Collected data:
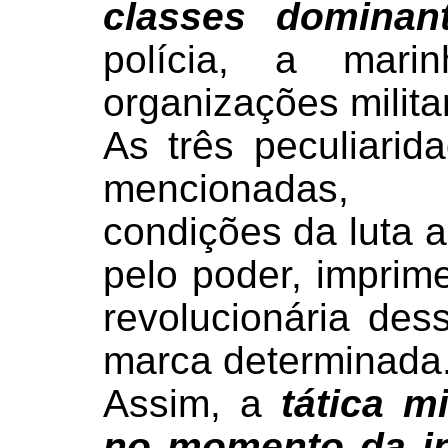
classes dominan
polícia, a mari
organizações milita
As três peculiarid
mencionadas, 
condições da luta 
pelo poder, imprim
revolucionária des
marca determinada
Assim, a
tática mi
no momento da in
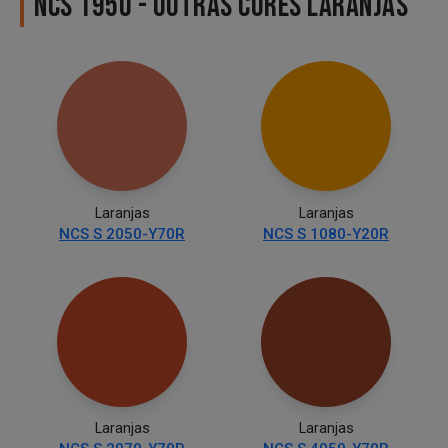
NCS 1950 - OUTRAS CORES LARANJAS
Laranjas
Laranjas
NCS S 2050-Y70R
NCS S 1080-Y20R
Laranjas
Laranjas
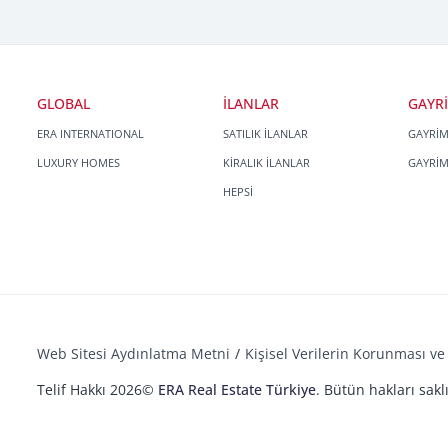
GLOBAL
İLANLAR
GAYR
ERA INTERNATIONAL
SATILIK İLANLAR
GAYRİ
LUXURY HOMES
KİRALIK İLANLAR
GAYRİ
HEPSİ
Web Sitesi Aydınlatma Metni
Kişisel Verilerin Korunması ve 
Telif Hakkı 2026©
ERA Real Estate Türkiye
. Bütün hakları saklı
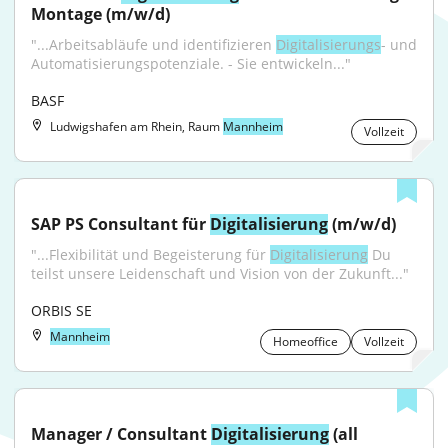
Montage (m/w/d)
"...Arbeitsabläufe und identifizieren 
Digitalisierungs
- und 
Automatisierungspotenziale. - Sie entwickeln..."
BASF
Ludwigshafen am Rhein, Raum
Mannheim
Vollzeit
SAP PS Consultant für 
Digitalisierung
 (m/w/d)
"...Flexibilität und Begeisterung für 
Digitalisierung
 Du 
teilst unsere Leidenschaft und Vision von der Zukunft..."
ORBIS SE
Mannheim
Homeoffice
Vollzeit
Manager / Consultant 
Digitalisierung
 (all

Exercise goal:
Exactly as they appear, write out the lines from the one containing "Ludwigshafen am Rhein, Raum" through the final line of the entries above, both included.

Written response:
Ludwigshafen am Rhein, Raum
Mannheim
Vollzeit
SAP PS Consultant für 
Digitalisierung
 (m/w/d)
"...Flexibilität und Begeisterung für 
Digitalisierung
 Du 
teilst unsere Leidenschaft und Vision von der Zukunft..."
ORBIS SE
Mannheim
Homeoffice
Vollzeit
Manager / Consultant 
Digitalisierung
 (all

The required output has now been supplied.